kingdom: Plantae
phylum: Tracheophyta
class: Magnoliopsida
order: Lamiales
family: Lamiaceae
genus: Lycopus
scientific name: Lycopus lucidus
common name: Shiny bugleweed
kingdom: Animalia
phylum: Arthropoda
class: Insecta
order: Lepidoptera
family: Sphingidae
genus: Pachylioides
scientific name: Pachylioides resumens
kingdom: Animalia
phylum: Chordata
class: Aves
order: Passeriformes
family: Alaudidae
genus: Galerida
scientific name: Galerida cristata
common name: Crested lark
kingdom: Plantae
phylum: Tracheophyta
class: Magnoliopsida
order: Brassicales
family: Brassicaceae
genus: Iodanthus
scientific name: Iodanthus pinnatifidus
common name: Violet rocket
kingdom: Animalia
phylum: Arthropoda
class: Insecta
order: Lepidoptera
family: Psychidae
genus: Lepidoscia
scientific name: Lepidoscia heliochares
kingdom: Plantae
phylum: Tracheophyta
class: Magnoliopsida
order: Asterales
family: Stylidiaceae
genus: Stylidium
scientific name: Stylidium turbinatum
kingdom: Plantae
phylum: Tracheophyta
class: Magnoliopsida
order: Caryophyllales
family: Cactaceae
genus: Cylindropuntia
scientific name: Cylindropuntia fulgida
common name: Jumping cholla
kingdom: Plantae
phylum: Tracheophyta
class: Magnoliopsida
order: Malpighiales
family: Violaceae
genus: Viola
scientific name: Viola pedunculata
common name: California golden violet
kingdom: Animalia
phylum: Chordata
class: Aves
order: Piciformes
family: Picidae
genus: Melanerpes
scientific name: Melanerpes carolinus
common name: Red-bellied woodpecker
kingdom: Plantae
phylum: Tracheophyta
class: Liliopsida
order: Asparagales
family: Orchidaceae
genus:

● Short task:
Return every line in the listing above that contains the string "order".

● Result below:
order: Lamiales
order: Lepidoptera
order: Passeriformes
order: Brassicales
order: Lepidoptera
order: Asterales
order: Caryophyllales
order: Malpighiales
order: Piciformes
order: Asparagales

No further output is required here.